I hope those of you who read these messages are reporting back to your Auxiliary so that your members can consolidate their projects pertaining to Americanism and then are sending reports to me, your chairman for this program year.
We have to remember that this organization we belong to is all about Americanism and helping veterans and their families.
Are you flying the flag? Is your Auxiliary presenting flags to the youth in the area, the shut-ins, the nursing homes, and the business who have faded and torn flags?
Are you remembering the Gold, Blue, Silver and White Star families and getting the information into the newspapers, newsletters, or online?
Are you having information on the Missing Man Table and informing the citizens is the town you live in?
Are you taking pictures of what your members are doing to inform others about what honor and pride in themselves, their country, and the members of the Armed Forces are all about?
Auxiliary News Facts:
1930 – Grace Davis became the first of the modern National Secretary-Treasurers, serving until 1948 (from 1927 to 1930 her position had been known as National Secretary).

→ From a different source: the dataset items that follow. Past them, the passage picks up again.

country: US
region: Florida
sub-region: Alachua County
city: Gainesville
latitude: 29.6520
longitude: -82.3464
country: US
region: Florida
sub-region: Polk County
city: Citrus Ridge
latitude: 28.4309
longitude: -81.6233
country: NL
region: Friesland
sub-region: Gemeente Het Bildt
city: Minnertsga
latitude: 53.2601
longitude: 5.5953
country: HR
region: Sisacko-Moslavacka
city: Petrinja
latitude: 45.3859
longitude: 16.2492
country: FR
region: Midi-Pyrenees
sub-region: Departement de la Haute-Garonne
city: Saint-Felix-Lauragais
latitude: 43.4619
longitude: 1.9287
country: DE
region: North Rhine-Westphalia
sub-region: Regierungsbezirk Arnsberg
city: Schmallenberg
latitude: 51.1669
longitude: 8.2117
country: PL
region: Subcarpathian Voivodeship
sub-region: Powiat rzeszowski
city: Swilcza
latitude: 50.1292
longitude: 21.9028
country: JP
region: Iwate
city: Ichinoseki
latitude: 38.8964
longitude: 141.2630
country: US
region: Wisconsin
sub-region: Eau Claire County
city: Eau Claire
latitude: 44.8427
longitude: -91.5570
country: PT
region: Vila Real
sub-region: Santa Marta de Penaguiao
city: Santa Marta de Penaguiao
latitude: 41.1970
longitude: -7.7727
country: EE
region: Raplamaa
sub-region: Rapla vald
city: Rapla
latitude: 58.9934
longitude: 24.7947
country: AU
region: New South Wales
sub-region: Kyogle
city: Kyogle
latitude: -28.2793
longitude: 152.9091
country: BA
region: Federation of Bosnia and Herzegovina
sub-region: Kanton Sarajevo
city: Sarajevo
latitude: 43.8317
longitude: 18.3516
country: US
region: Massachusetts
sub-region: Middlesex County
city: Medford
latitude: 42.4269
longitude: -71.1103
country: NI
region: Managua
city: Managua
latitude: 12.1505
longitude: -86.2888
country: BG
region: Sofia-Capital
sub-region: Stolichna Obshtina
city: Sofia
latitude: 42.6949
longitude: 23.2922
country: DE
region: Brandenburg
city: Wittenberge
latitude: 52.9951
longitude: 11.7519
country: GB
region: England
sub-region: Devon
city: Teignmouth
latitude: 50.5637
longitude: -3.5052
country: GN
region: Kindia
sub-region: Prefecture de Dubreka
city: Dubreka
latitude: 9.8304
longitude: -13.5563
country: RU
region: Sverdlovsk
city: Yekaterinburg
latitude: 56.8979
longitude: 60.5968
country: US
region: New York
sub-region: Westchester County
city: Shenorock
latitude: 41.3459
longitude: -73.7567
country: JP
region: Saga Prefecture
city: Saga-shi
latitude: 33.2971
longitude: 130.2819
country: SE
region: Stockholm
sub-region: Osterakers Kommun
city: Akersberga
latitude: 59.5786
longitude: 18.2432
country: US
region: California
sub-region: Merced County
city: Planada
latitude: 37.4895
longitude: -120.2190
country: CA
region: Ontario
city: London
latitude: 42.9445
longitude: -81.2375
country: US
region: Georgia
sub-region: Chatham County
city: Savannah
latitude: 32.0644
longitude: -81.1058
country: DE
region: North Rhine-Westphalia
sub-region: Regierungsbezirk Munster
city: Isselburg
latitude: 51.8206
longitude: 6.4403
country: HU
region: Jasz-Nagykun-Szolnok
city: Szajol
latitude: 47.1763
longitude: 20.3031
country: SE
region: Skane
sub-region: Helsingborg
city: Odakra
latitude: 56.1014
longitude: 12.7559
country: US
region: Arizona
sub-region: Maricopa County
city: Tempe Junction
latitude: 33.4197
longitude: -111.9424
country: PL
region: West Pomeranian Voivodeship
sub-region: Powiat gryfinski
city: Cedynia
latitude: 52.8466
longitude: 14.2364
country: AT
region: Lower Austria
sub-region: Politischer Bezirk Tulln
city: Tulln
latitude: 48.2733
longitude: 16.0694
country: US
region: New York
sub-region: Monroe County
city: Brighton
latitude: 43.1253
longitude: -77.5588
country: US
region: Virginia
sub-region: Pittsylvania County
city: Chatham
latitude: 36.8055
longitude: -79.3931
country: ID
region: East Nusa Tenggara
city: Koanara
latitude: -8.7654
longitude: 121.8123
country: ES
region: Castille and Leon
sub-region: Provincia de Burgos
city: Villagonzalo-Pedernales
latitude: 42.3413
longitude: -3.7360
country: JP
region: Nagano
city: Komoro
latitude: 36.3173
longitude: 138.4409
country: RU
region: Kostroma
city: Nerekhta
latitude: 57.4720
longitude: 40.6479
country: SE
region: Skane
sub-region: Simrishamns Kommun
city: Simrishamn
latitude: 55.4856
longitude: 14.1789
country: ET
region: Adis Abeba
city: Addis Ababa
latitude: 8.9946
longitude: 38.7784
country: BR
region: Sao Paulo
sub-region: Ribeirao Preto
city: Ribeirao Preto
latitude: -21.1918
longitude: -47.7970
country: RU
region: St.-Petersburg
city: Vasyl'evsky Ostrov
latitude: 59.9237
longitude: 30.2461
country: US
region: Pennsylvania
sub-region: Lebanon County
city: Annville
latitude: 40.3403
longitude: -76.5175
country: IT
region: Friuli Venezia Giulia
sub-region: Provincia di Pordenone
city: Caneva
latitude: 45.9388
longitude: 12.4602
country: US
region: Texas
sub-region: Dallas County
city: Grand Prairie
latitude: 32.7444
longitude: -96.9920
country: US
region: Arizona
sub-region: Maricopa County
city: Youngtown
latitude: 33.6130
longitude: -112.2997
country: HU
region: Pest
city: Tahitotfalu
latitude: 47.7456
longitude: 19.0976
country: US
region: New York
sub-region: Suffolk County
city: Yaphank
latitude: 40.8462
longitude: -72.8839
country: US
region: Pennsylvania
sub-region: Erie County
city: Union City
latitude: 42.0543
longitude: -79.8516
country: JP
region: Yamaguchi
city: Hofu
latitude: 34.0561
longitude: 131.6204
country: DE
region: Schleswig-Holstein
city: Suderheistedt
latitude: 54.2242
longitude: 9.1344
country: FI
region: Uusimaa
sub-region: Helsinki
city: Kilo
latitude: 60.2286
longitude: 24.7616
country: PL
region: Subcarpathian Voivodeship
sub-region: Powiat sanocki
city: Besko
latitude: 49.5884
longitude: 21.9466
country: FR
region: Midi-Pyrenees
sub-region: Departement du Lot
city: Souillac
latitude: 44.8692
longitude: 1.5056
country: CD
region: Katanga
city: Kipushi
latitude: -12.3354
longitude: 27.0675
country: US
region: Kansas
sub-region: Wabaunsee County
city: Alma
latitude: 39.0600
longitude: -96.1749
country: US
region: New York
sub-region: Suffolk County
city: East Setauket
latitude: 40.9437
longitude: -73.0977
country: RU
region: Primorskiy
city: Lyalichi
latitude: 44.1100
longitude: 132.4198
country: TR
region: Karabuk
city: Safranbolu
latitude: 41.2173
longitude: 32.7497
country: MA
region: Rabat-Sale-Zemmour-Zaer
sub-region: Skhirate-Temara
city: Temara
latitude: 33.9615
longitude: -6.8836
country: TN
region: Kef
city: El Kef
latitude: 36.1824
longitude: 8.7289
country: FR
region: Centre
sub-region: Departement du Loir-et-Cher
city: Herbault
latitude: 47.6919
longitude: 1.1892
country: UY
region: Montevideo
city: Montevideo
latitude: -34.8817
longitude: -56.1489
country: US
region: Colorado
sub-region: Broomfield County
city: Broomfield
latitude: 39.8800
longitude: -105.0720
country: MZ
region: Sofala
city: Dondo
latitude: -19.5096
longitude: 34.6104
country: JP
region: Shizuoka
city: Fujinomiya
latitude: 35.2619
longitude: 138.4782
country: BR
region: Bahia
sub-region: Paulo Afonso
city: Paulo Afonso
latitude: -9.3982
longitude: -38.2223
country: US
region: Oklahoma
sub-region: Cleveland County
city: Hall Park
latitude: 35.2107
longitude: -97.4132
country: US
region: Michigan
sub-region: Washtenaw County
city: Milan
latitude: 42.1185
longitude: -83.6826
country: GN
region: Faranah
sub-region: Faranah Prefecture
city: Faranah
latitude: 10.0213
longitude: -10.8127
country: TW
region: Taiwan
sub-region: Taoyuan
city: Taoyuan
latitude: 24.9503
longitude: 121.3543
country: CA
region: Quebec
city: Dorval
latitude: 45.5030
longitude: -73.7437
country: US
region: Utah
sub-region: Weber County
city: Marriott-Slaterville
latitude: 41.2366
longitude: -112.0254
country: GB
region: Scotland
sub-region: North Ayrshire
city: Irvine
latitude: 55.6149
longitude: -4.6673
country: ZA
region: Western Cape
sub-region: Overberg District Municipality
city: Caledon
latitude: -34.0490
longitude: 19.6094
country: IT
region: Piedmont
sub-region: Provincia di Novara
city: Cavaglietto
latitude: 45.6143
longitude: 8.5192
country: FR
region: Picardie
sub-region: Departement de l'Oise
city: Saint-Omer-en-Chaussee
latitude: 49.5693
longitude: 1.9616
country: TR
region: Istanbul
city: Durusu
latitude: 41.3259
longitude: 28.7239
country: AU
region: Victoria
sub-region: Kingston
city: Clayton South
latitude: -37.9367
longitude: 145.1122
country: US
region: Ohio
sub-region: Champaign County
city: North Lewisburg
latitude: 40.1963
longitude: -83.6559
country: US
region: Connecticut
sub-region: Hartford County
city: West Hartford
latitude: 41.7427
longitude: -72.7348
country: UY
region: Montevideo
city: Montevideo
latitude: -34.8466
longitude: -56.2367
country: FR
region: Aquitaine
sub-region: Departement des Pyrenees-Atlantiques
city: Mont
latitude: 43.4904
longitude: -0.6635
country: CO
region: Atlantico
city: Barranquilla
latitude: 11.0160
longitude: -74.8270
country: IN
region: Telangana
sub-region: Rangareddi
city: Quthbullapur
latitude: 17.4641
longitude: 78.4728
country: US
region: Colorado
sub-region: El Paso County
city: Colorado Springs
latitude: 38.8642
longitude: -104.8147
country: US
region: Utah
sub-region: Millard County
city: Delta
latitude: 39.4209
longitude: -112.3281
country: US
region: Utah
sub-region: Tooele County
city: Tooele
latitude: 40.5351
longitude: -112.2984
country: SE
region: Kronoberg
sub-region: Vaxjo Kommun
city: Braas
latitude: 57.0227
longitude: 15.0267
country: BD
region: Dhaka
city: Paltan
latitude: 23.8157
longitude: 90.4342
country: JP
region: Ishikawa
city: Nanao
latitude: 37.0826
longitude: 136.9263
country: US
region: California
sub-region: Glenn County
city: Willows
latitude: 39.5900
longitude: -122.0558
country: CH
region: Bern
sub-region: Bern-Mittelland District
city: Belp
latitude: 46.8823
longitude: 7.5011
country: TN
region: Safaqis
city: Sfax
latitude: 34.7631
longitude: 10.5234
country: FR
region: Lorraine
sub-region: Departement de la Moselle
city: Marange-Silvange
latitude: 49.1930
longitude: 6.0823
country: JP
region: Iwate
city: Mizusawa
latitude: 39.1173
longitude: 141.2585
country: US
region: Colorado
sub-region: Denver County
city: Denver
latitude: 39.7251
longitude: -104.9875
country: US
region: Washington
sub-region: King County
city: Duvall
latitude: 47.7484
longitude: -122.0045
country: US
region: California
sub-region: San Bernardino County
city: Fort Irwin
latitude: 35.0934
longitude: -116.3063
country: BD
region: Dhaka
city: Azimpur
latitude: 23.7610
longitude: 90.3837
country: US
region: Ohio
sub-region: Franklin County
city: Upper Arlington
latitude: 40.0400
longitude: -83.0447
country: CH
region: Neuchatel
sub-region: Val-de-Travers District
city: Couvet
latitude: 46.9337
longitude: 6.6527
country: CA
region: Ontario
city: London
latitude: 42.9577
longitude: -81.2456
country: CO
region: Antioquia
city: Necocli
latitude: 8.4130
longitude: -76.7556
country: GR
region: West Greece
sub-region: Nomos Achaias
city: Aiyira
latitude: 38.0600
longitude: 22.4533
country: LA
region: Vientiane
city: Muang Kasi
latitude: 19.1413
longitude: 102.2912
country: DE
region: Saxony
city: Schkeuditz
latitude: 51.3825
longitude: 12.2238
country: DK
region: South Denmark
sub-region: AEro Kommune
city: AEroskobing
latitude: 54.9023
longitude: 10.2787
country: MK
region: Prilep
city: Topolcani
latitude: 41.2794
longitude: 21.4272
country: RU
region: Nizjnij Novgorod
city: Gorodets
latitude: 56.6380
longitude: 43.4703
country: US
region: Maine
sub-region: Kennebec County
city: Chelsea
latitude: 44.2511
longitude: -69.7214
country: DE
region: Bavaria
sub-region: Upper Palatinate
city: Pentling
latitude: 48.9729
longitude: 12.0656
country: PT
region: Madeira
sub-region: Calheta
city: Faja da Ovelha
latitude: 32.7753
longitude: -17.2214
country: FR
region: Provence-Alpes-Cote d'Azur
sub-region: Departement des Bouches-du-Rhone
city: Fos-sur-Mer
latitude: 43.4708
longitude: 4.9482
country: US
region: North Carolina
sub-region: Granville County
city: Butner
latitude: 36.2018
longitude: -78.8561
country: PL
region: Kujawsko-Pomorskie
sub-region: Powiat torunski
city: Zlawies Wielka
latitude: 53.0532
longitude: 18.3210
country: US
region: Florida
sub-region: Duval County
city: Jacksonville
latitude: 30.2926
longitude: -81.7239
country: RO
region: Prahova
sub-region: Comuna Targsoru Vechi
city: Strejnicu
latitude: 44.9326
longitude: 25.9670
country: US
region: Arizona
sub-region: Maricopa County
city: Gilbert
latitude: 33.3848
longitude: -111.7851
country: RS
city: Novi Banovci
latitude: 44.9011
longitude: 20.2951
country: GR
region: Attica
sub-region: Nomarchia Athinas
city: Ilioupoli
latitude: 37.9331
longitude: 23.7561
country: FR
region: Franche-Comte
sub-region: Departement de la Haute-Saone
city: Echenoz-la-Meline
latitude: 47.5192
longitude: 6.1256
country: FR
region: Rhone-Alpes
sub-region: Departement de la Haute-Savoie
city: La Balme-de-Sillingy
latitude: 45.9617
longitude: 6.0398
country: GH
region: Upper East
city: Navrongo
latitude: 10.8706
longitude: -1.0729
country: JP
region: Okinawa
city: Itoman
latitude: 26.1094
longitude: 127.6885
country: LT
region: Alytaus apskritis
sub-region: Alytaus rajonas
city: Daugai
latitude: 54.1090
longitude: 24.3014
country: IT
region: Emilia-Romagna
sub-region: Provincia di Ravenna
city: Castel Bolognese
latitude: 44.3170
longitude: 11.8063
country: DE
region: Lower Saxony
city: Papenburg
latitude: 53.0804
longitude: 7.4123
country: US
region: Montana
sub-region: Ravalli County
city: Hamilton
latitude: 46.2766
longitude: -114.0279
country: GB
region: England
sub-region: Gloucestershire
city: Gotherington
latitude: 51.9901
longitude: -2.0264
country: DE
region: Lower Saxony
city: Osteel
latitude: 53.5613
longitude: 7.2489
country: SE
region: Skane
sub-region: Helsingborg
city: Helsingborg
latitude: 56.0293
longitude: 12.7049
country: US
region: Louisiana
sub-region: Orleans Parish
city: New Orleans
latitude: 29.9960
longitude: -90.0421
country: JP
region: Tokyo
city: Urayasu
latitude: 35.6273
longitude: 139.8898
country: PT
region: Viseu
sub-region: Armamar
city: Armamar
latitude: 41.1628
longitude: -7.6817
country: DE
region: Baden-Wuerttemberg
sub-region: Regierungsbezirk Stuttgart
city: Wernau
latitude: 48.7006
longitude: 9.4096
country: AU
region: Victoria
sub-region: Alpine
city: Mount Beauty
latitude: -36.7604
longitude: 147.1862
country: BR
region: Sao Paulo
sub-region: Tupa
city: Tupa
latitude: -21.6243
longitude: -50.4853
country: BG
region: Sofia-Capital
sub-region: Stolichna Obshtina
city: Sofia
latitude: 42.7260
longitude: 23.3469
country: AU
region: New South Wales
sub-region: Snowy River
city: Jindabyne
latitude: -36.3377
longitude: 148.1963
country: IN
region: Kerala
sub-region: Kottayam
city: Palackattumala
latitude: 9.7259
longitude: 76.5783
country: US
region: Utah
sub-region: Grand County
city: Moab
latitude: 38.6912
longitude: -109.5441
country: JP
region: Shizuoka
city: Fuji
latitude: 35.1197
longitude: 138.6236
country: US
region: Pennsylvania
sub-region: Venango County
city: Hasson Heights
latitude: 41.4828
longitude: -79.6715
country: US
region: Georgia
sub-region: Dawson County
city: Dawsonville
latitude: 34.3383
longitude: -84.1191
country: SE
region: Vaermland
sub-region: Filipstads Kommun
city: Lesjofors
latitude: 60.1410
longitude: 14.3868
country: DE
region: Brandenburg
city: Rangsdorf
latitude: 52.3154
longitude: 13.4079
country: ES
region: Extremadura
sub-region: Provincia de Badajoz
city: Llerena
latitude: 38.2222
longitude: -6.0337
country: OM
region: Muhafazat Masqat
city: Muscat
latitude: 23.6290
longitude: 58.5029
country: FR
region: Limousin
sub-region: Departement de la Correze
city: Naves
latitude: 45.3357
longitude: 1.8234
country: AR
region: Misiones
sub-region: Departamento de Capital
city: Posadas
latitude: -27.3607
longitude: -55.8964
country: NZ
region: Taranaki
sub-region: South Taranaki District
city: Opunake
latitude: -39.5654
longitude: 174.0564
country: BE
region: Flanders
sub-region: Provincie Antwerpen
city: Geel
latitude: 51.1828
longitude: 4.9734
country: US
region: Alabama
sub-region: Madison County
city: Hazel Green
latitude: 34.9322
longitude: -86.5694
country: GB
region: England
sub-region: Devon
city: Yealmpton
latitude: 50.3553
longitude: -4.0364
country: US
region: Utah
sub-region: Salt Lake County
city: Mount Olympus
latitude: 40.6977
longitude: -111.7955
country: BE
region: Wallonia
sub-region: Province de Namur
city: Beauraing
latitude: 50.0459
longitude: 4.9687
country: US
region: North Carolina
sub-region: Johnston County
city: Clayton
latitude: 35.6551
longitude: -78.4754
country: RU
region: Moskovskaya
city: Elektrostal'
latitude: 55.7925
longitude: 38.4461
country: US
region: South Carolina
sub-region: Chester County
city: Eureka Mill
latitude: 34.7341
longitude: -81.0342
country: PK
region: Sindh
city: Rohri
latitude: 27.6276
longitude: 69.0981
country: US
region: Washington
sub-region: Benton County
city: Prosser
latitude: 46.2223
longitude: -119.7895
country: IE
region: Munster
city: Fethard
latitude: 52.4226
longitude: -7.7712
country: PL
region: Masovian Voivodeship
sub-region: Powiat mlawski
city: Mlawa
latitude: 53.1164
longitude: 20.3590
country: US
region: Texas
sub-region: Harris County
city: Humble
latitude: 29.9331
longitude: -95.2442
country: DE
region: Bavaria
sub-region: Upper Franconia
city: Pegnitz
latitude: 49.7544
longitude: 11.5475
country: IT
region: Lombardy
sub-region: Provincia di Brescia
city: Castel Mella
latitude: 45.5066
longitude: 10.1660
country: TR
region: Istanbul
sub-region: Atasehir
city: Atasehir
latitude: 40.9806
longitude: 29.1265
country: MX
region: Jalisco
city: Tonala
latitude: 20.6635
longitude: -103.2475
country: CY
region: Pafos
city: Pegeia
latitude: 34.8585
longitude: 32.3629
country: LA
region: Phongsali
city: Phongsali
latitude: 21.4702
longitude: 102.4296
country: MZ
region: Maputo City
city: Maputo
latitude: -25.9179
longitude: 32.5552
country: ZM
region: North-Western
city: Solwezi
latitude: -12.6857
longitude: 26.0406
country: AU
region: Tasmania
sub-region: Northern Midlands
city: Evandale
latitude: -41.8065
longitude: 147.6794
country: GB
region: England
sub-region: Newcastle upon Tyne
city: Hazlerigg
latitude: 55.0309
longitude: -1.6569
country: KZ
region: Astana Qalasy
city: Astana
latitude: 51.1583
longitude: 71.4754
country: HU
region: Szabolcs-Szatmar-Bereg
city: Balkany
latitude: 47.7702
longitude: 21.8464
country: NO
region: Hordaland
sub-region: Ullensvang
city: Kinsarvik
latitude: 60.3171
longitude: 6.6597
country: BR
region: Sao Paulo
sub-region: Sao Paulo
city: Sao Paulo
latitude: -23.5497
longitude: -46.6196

Past National President Margaret Armstrong placed the cornerstone of the National Home hospital. It was named the Auxiliary Hospital since the lady’s organization raised the $35,000 needed for construction.
1931 – The Auxiliary Wreath used as a marker on the graves of deceased members was designed by Sister Bessie Hanken, who suggested that it be called the “Mother Hutcheson Wreath” in tribute to the passing the National President.
The Legislative committee became one of the Auxiliary’s permanent standing committees and Americanism the third national program adopted by the Auxiliary.
Fun Facts: in 1937 the VFW National Homemade its first attempt at a stamp program fundraiser, the Lucky New year Stamp. It med with some success, and the following year it was called “Easter Seals” and “VFW Kiddie Easter Seals.” The seal’s program provided the ladies with an additional opportunity to make a personal contribution toward the maintenance of the Home. Aren’t facts fun?
HEADS UP. IN 1916 Jeannette Rankin became the first woman elected to Congress. Four days after taking office, she voted against the U.S. entry into World War 1. Breaking protocol by speaking during the roll call, Jeannette voted her conscience. “I want to stand by my country, but I cannot vote for war. I vote no.” #3: WHAT WAS THE NAME OF THE WOMAN WHO SPEARHEADED THE NATIONAL HOME?
Do whatever you can by way of the telephone, by sending emails to your members, by getting information out to your community and whatever else you can do and report to me. Take care.